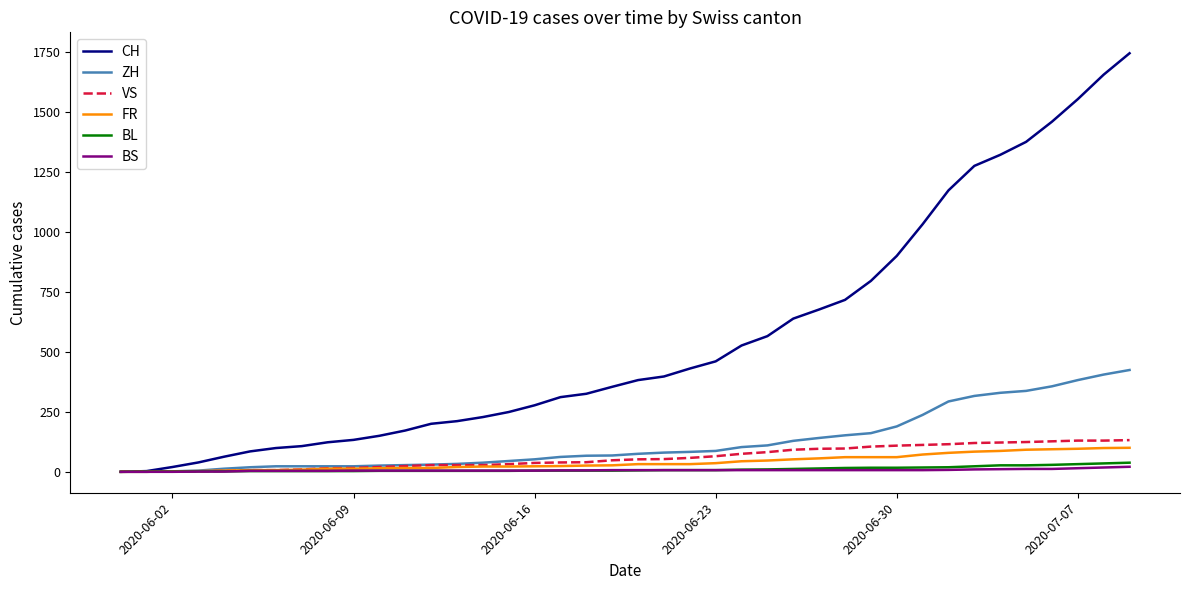

Which series has the largest total across all categories?

CH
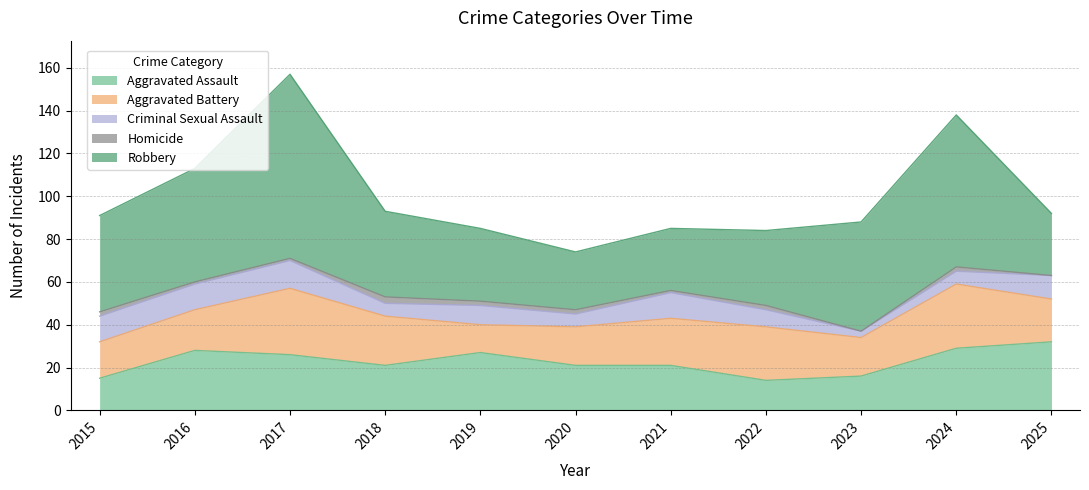

Rank the categories by Aggravated Assault value from highest to lowest.

2025, 2024, 2016, 2019, 2017, 2018, 2020, 2021, 2023, 2015, 2022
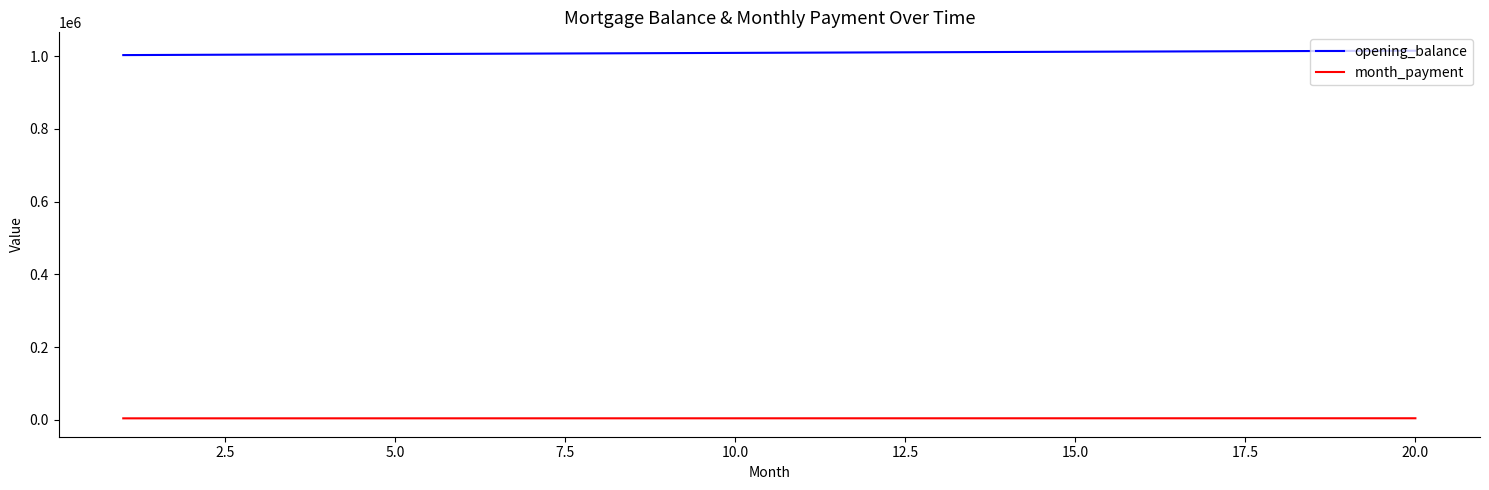

What is the greatest value displayed?

1014693.2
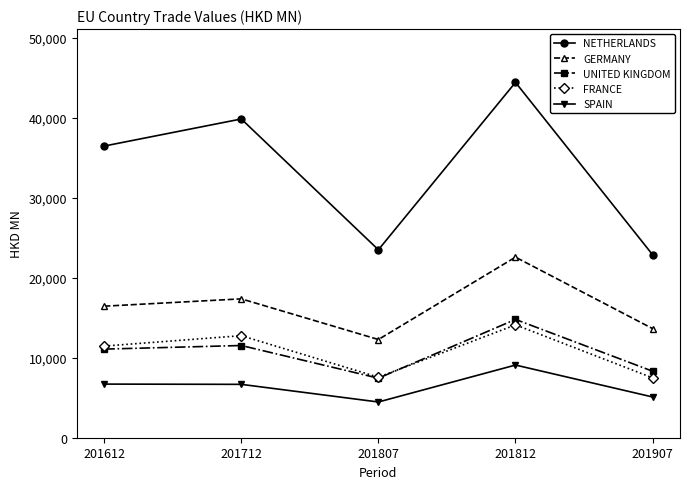

How many interior local peaks does the NETHERLANDS series have?

2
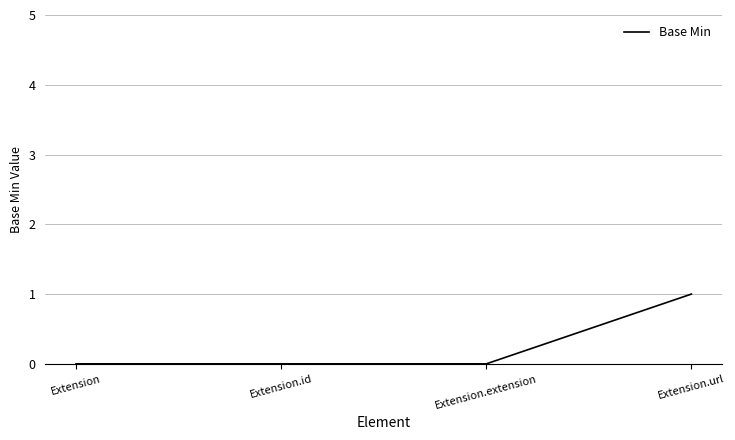

Is it true that the value at Extension is 0?

True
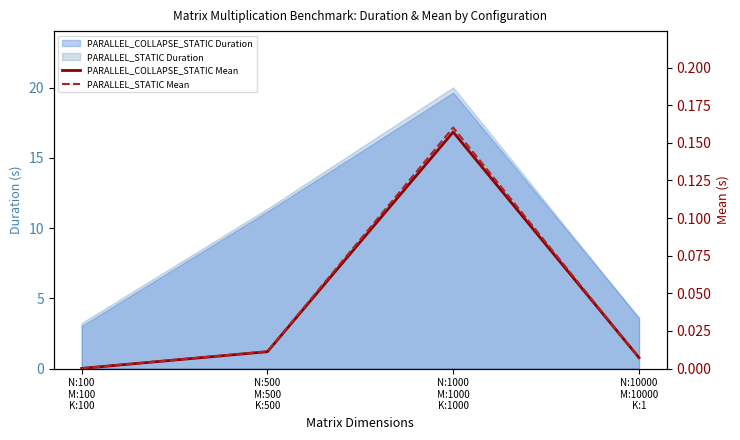

Which series ends up on top after the final intersection of PARALLEL_STATIC Mean and PARALLEL_COLLAPSE_STATIC Mean?

PARALLEL_COLLAPSE_STATIC Mean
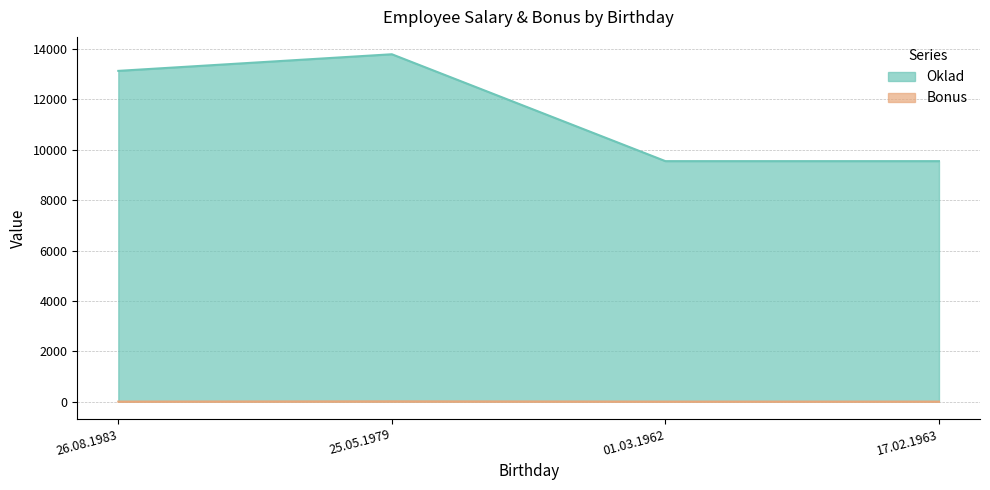

How many Oklad values are between 9550 and 13795?

4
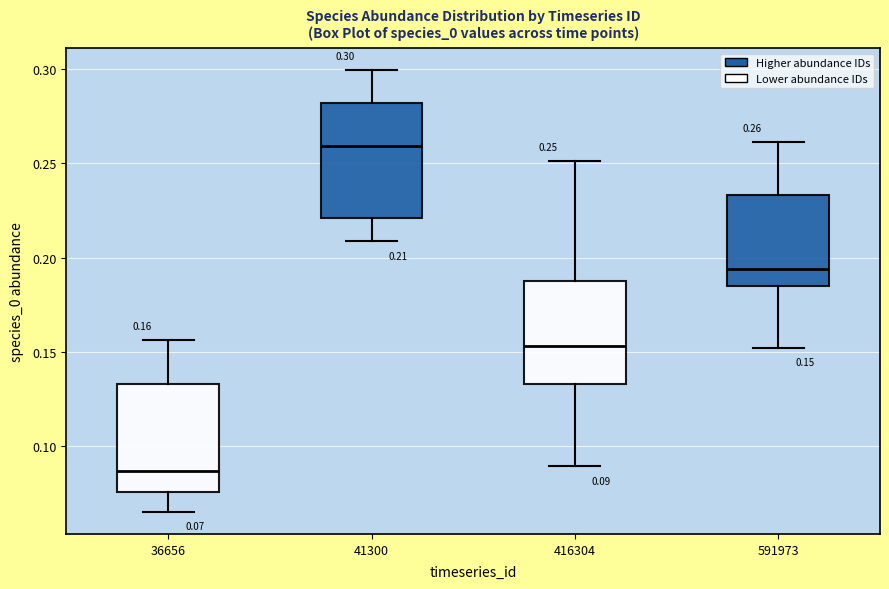

Which box has the lowest median line?

36656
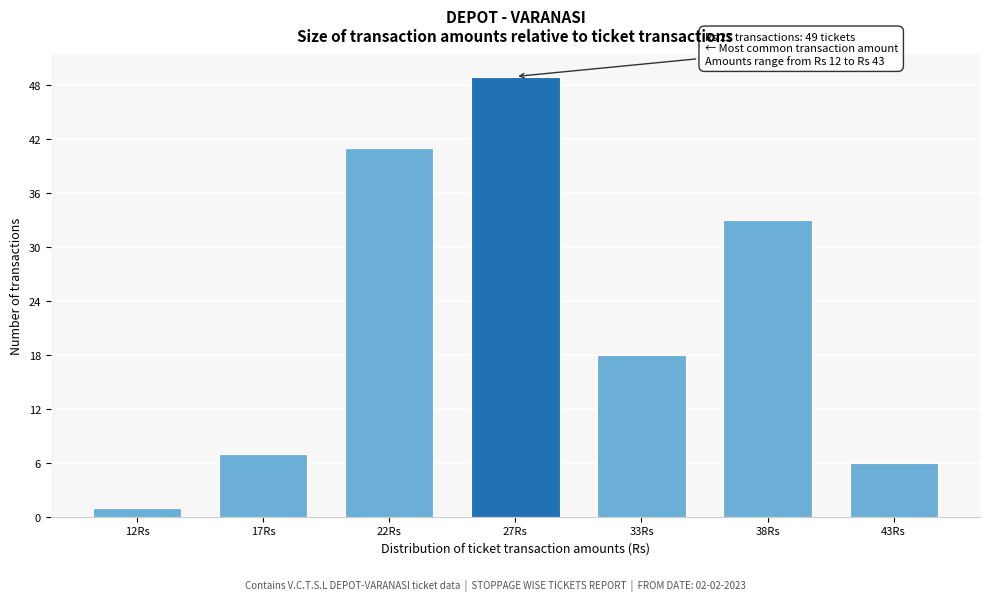

Reading left to right, transcribe all the data shown in this chart.

1	7	41	49	18	33	6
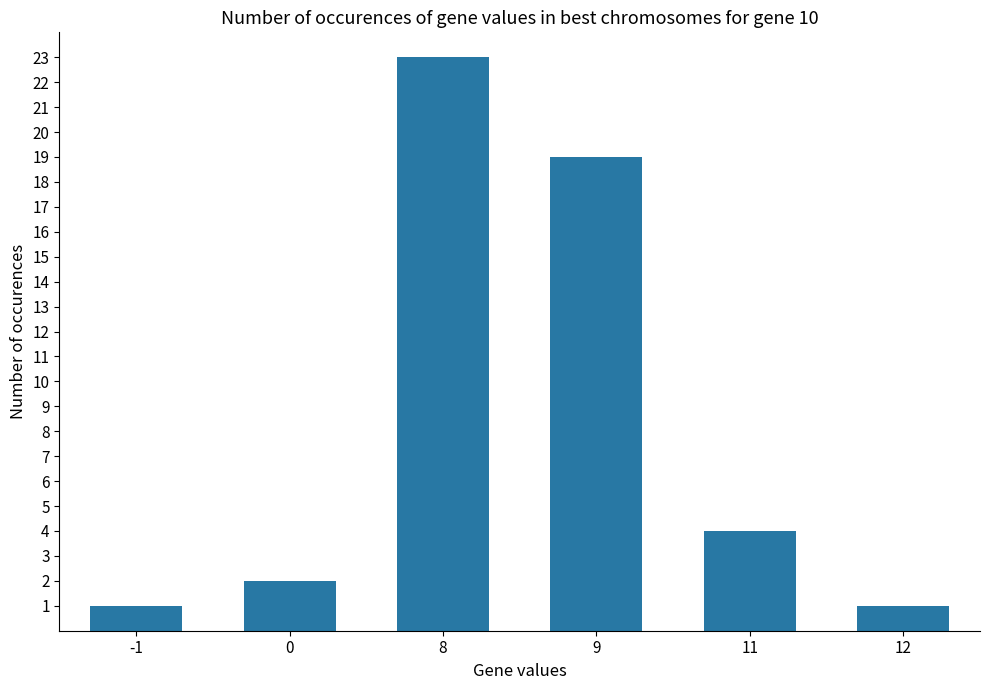

The value at 0 is 2. True or false?

True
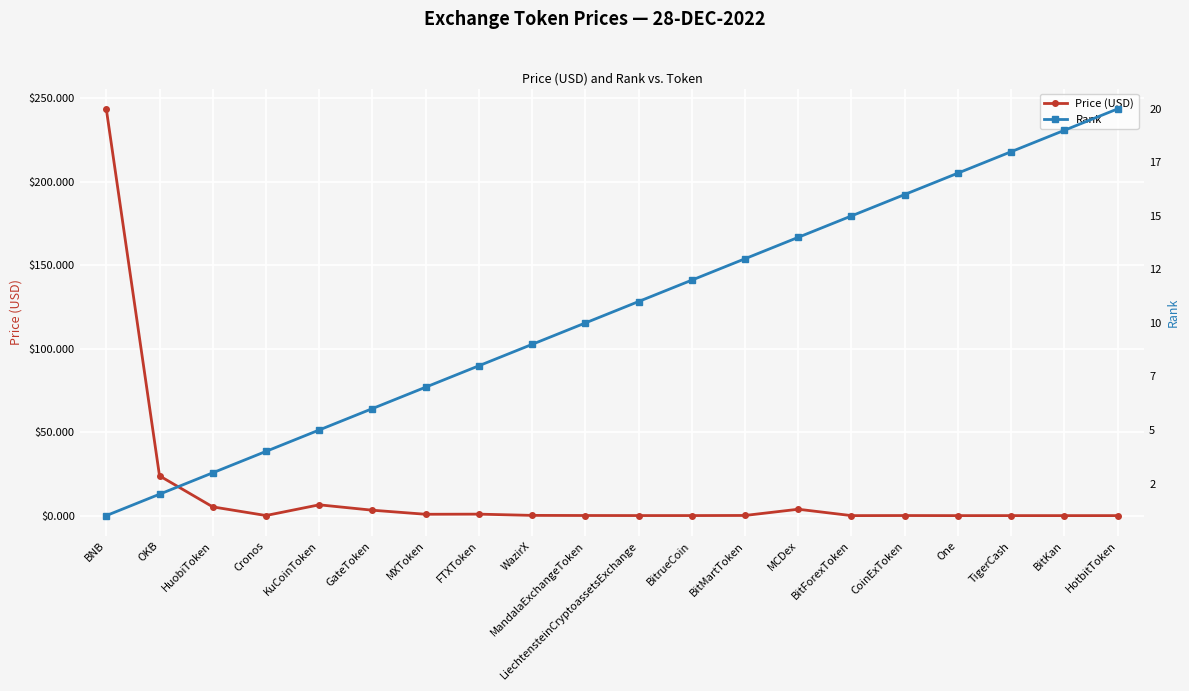

True or false: Rank and Price (USD) cross at least once.

True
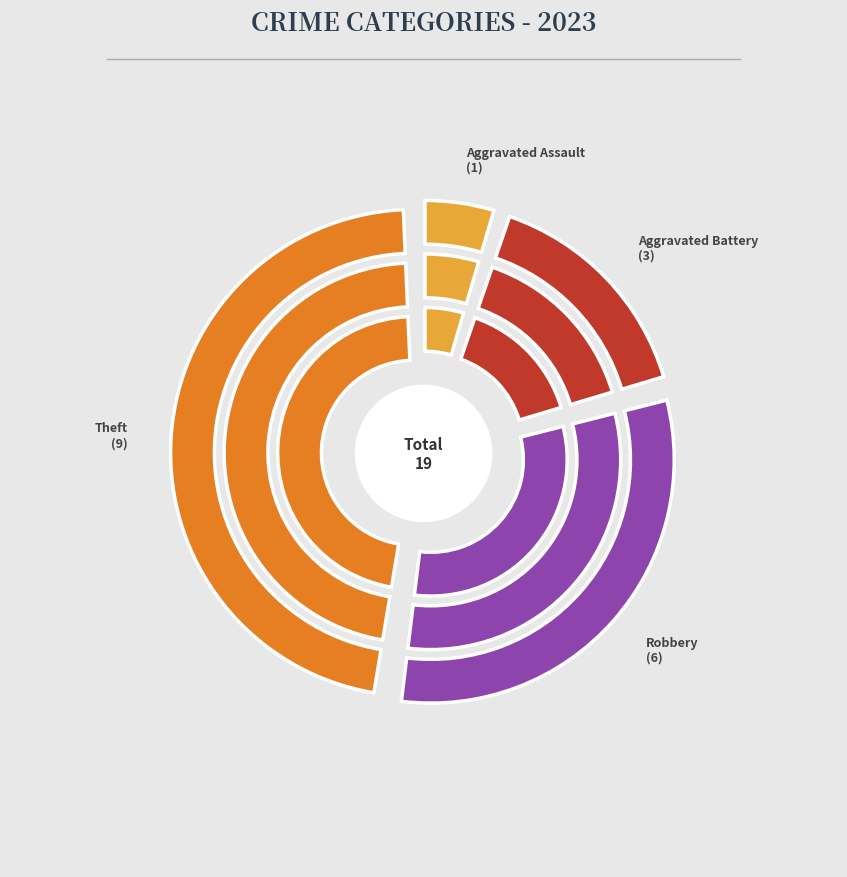

What percentage do Aggravated Assault and Aggravated Battery together represent?

21.1%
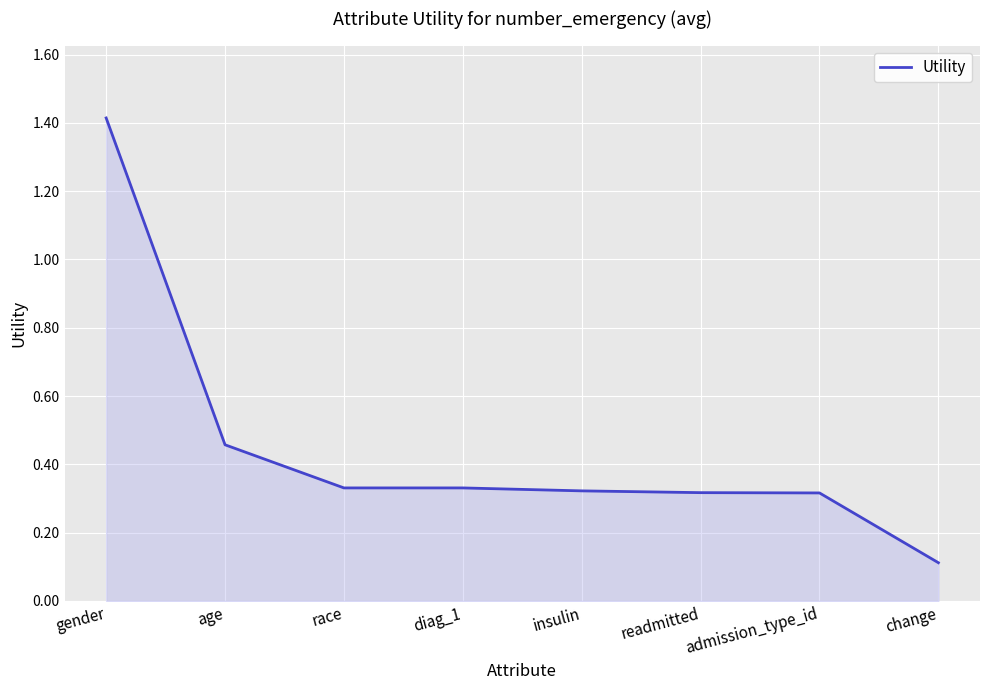

At which category does the chart reach its minimum across all series?

change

____________

▸ ASSIGNMENT: Gather every line above that contains the word "false".

▸ REPLY TO THE EXERCISE:
The value at 0 is 2. True or false?
True or false: Rank and Price (USD) cross at least once.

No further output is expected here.